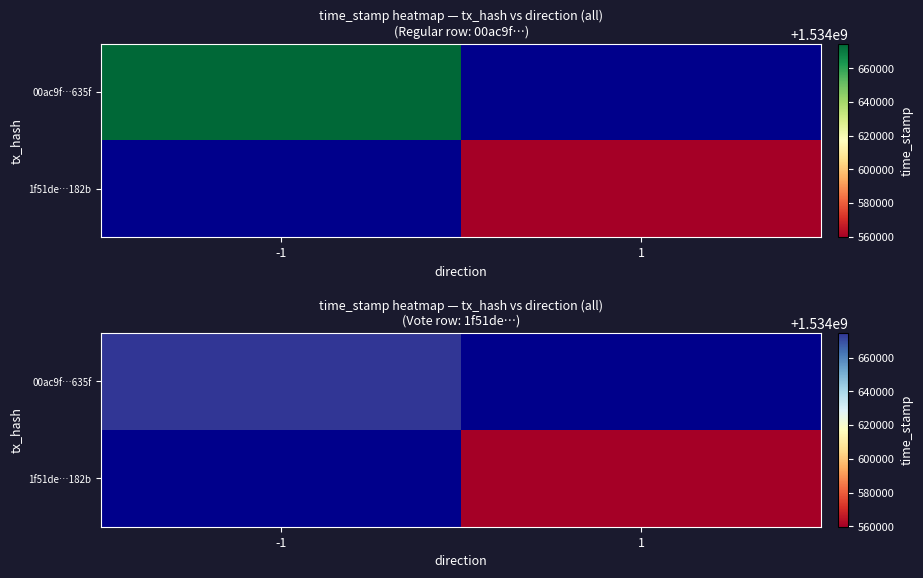

Which label corresponds to the smallest value in the chart?

1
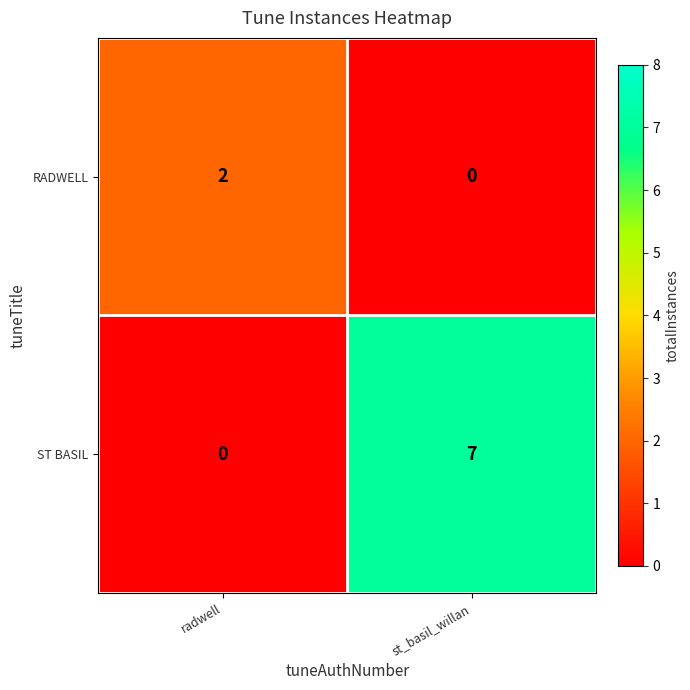

Read the ST BASIL value at st_basil_willan.

7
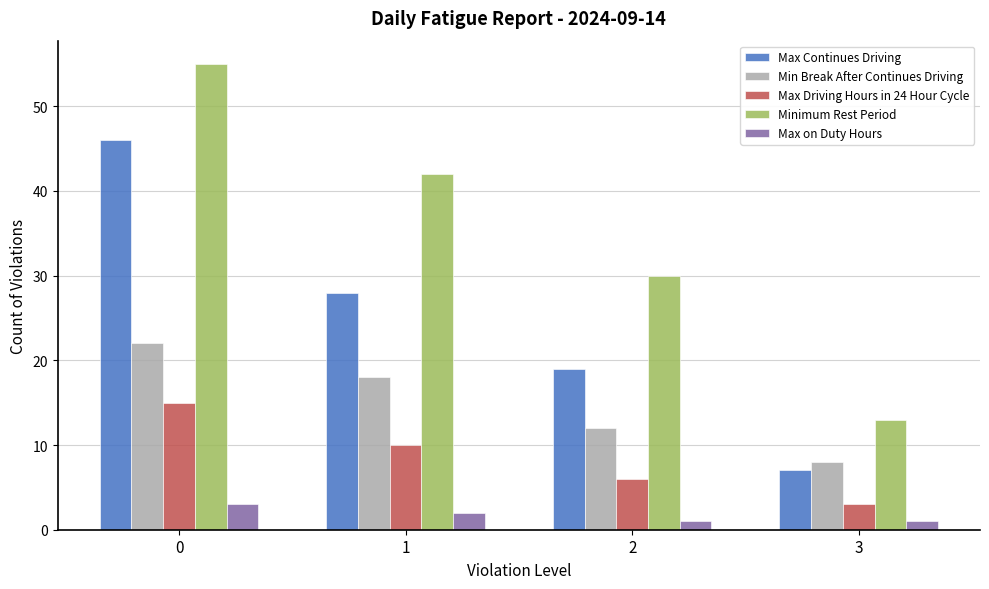

What is the difference between the second highest and minimum values in the Max on Duty Hours series?

1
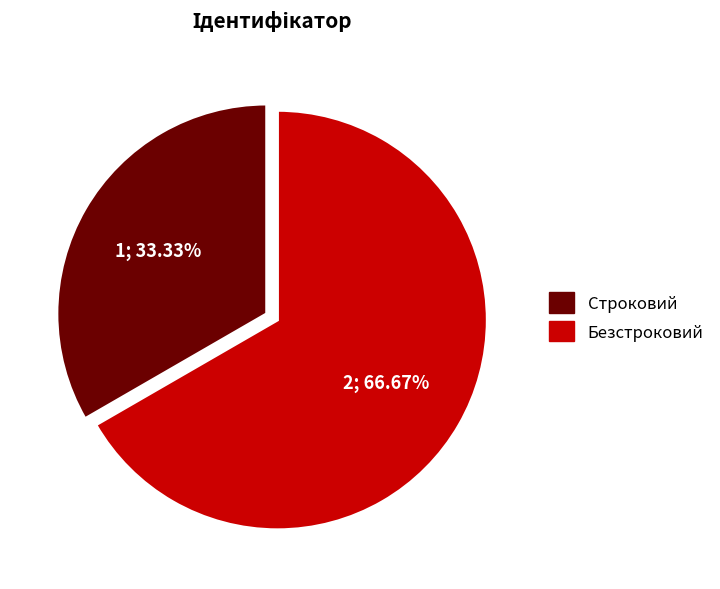

How many segments does this pie chart have?

2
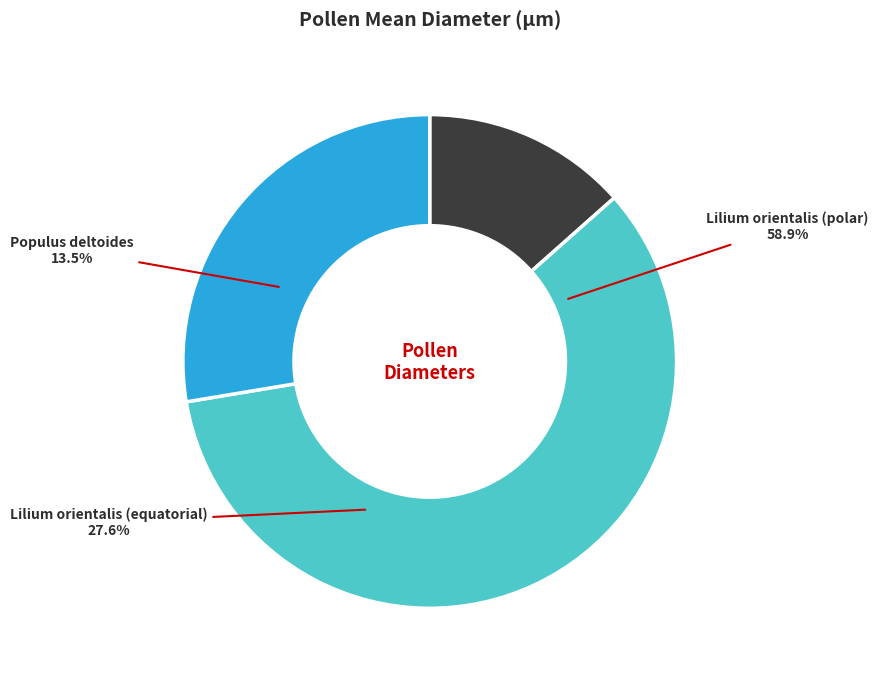

What percentage is the Lilium orientalis (polar) slice, to the nearest percent?

59%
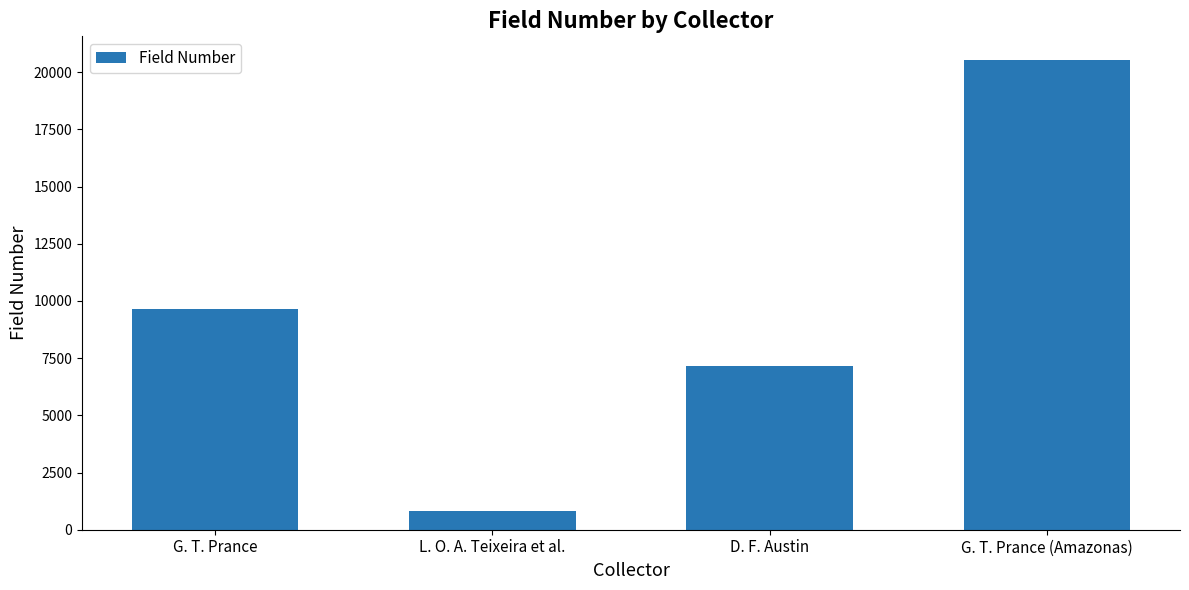

Count the values in the range 7158 to 20544.

3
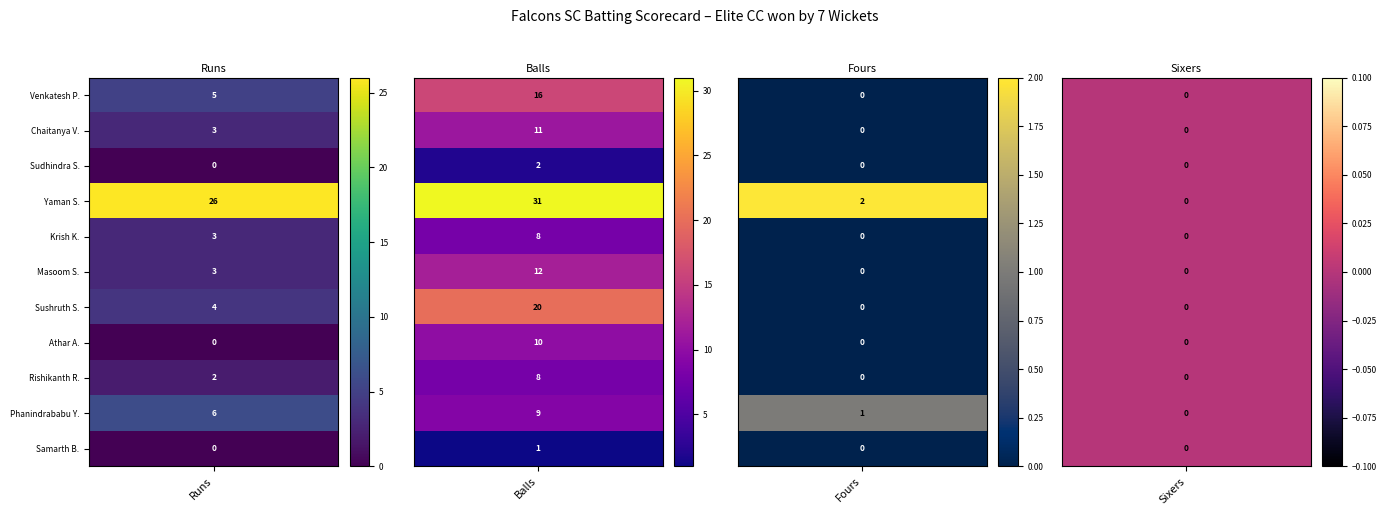

What is the difference between the maximum and minimum values in the Krish Krithivasan series?

8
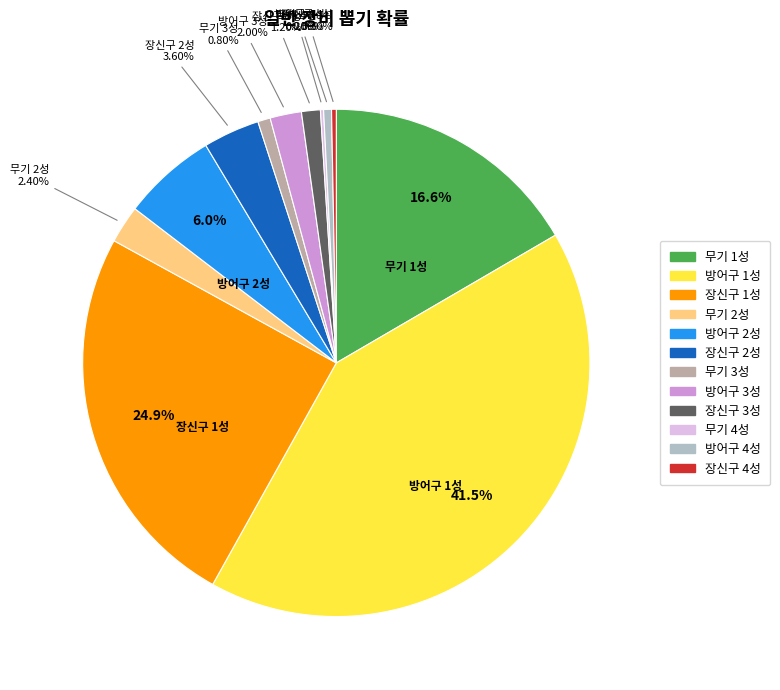

Approximately how many times larger is the value at 방어구 1성 compared to 장신구 2성?

11.5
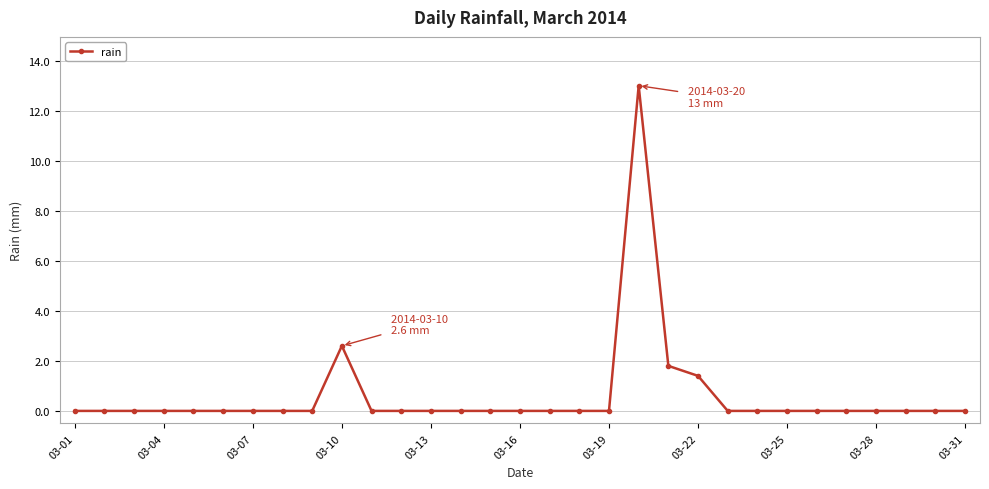

What is the greatest value displayed?

13.0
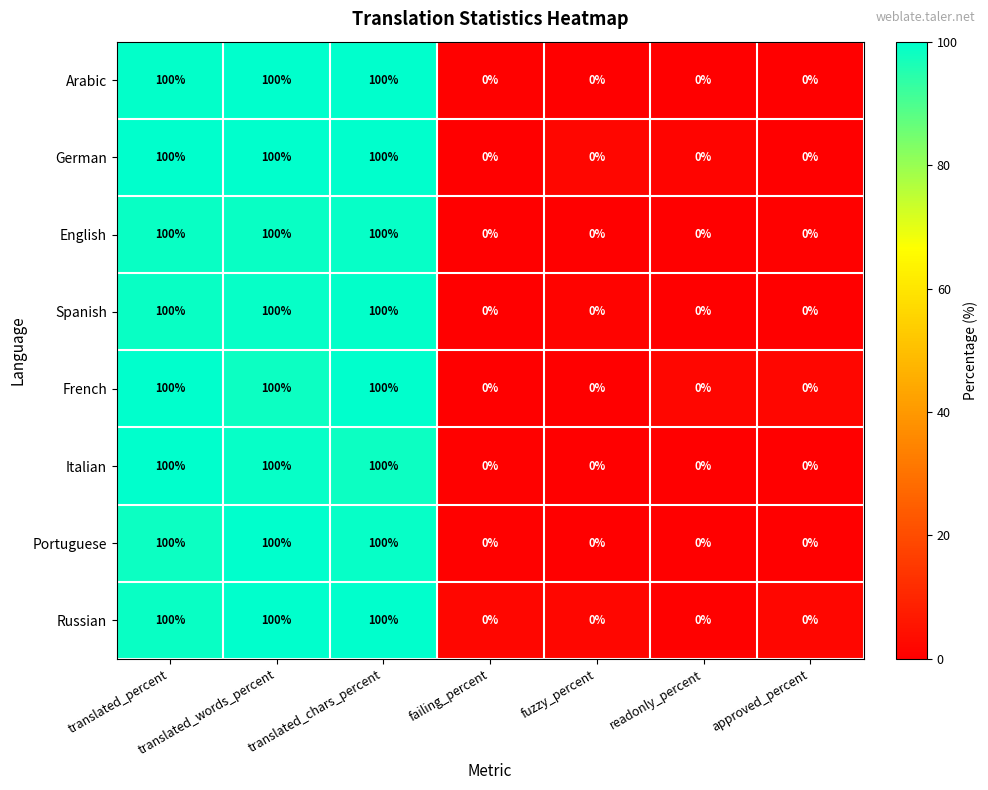

Count the Arabic values in the range 0 to 100.

7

-*-

- **Work request**
Retype everything from the line containing "What is the difference between the maximum" down to the last of the lines above, omitting the pictures.

- **Expected output**
What is the difference between the maximum and minimum values in the Krish Krithivasan series?

8

Approximately how many times larger is the value at 방어구 1성 compared to 장신구 2성?

11.5

What is the greatest value displayed?

13.0

Count the Arabic values in the range 0 to 100.

7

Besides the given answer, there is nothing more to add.